▶ **Action item**:
Without including any pictures, copy each entry below exactly.

▶ **Given data**:
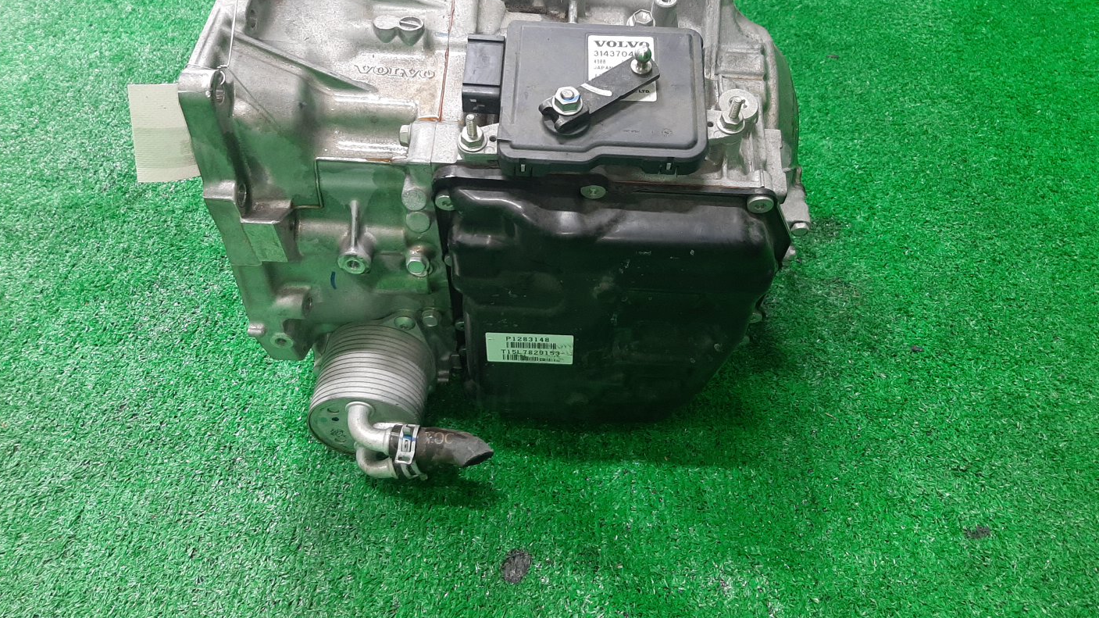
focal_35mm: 29
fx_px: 845
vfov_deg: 40.0
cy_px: 252
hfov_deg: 66.1
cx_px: 551
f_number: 1.7
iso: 148
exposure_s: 1/50
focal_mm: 3.93
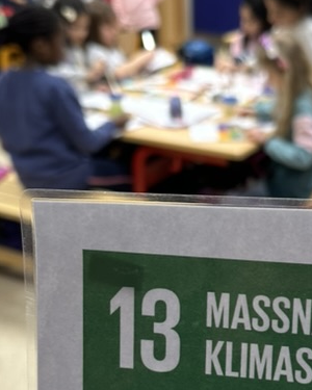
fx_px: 739
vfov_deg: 29.2
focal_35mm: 64
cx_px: 215
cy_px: 283
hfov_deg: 23.7
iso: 160
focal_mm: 6.86
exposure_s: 1/100
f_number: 1.78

▶ **Answer space**:
focal_35mm: 29
fx_px: 845
vfov_deg: 40.0
cy_px: 252
hfov_deg: 66.1
cx_px: 551
f_number: 1.7
iso: 148
exposure_s: 1/50
focal_mm: 3.93
fx_px: 739
vfov_deg: 29.2
focal_35mm: 64
cx_px: 215
cy_px: 283
hfov_deg: 23.7
iso: 160
focal_mm: 6.86
exposure_s: 1/100
f_number: 1.78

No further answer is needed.